(Dataset excerpts)
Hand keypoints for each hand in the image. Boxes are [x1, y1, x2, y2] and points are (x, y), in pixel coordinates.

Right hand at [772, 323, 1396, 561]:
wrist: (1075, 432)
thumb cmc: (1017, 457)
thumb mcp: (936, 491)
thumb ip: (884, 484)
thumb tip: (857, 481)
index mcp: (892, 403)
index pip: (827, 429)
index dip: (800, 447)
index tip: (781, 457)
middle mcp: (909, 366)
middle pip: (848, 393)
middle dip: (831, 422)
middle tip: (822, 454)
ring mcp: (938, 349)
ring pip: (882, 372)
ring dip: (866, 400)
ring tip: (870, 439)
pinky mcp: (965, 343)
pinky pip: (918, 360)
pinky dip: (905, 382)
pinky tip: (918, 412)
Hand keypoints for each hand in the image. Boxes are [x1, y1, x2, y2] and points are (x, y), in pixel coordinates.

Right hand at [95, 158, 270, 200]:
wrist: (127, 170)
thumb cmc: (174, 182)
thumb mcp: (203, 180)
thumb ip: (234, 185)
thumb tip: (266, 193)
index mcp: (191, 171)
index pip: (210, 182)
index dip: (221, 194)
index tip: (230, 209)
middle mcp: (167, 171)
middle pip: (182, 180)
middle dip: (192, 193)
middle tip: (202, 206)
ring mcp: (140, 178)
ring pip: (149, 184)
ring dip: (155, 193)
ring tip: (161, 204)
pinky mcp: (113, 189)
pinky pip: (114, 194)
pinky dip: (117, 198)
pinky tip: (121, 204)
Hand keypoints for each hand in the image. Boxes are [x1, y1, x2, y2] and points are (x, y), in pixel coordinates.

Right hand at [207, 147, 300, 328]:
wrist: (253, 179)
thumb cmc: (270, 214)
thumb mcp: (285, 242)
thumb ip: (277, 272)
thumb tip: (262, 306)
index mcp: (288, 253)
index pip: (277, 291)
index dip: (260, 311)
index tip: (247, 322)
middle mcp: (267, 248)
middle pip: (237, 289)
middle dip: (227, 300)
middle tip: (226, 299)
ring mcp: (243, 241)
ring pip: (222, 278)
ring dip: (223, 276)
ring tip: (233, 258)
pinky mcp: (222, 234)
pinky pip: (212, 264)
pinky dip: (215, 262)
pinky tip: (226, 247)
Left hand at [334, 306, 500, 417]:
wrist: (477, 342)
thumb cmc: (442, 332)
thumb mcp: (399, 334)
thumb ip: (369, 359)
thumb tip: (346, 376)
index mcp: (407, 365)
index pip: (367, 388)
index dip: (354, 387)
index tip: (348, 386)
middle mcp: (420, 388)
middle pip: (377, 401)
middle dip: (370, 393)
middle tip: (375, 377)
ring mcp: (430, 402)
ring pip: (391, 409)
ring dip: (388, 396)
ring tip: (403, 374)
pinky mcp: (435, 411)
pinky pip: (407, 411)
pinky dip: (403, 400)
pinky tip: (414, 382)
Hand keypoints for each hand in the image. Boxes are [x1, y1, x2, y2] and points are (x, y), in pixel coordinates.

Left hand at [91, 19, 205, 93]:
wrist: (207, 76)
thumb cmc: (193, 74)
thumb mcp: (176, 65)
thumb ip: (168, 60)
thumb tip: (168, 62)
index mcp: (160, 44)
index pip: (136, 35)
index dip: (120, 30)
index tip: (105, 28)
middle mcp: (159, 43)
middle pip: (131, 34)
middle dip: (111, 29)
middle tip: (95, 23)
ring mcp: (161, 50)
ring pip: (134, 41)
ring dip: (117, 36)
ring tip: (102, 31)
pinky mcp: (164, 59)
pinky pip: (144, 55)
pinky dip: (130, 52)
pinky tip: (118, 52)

### WHAT TO PRODUCE:
From the records above, transcribe exactly the run of lines that opens with the line holding "middle tip: (822, 454)" and closes with the line holding "wrist: (127, 170)", both included.

### YOUR RESPONSE:
middle tip: (822, 454)
ring mcp: (938, 349)
ring pip: (882, 372)
ring dip: (866, 400)
ring tip: (870, 439)
pinky mcp: (965, 343)
pinky pip: (918, 360)
pinky dip: (905, 382)
pinky tip: (918, 412)
Hand keypoints for each hand in the image. Boxes are [x1, y1, x2, y2] and points are (x, y), in pixel coordinates.

Right hand at [95, 158, 270, 200]:
wrist: (127, 170)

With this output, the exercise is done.